The Federal Union: A History of the United States to 1877
- First edition hardcover
- Authors: John D. Hicks; George E. Mowry; Robert E. Burke;
- Original title: The Federal Union: A History of the United States to 1865
- Language: English
- Subject: History
- Published: 1937 (1st ed.); 1949 (2nd ed.); 1957 (3rd ed.); 1964 (4th ed.); 1970 (5th ed.);
- Publisher: Houghton Mifflin
- Publication place: United States
- ISBN: 978-0-395-04620-3
- OCLC: 855172180

= The Federal Union =

The Federal Union: A History of the United States to 1877 (originally published as The Federal Union: A History of the United States to 1865) is history of the United States written by John Donald Hicks, George E. Mowry and Robert E. Burke. First published in 1937, it covered the period from the discovery of the Americas in 1492 to the end of the Civil War in 1865. Four revised editions followed that also covered the Reconstruction Era up to 1877, and accordingly were published with an updated subtitle. The fifth and final edition appeared in 1970.

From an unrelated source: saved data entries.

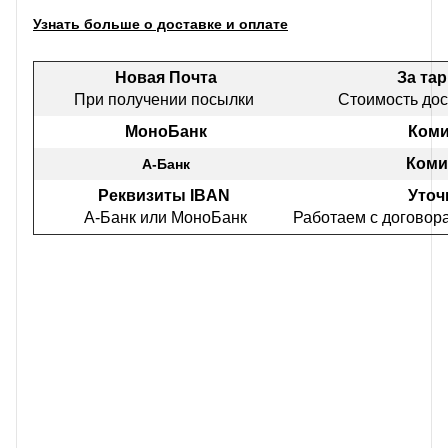
Узнать больше о доставке и оплате
Новая Почта
За та
При получении посылки
Стоимость дос
МоноБанк
Коми
Коми
А-Банк
Реквизиты IBAN
Уточ
А-Банк или МоноБанк
Работаем с договор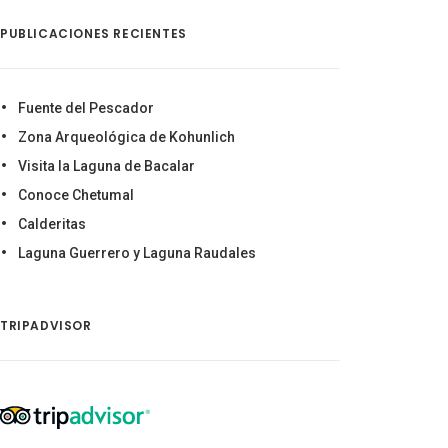
PUBLICACIONES RECIENTES
Fuente del Pescador
Zona Arqueológica de Kohunlich
Visita la Laguna de Bacalar
Conoce Chetumal
Calderitas
Laguna Guerrero y Laguna Raudales
TRIPADVISOR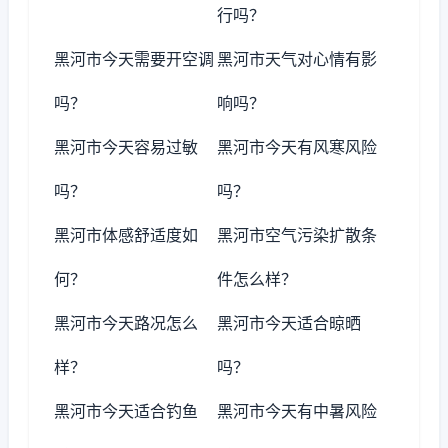
行吗？
黑河市今天需要开空调
黑河市天气对心情有影
吗？
响吗？
黑河市今天容易过敏
黑河市今天有风寒风险
吗？
吗？
黑河市体感舒适度如
黑河市空气污染扩散条
何？
件怎么样？
黑河市今天路况怎么
黑河市今天适合晾晒
样？
吗？
黑河市今天适合钓鱼
黑河市今天有中暑风险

The Federal Union was primarily written as a university-level textbook, and was published with accompanying manuals for instructors and for students. It was the first of a two-volume set. The second volume was entitled The American Nation: 1865 to the Present. An abridged one-volume edition first appeared in 1946 as A Short History of American Democracy.

The book was aimed at undergraduate students, other readers appreciated its qualities. For example, historian George Fort Milton admired Hicks's "capacity for extraordinary compression without at the same time either getting the style too bare-bones for pleasurable reading; or the facts too black-and-white for the necessary implications of gradations of gray."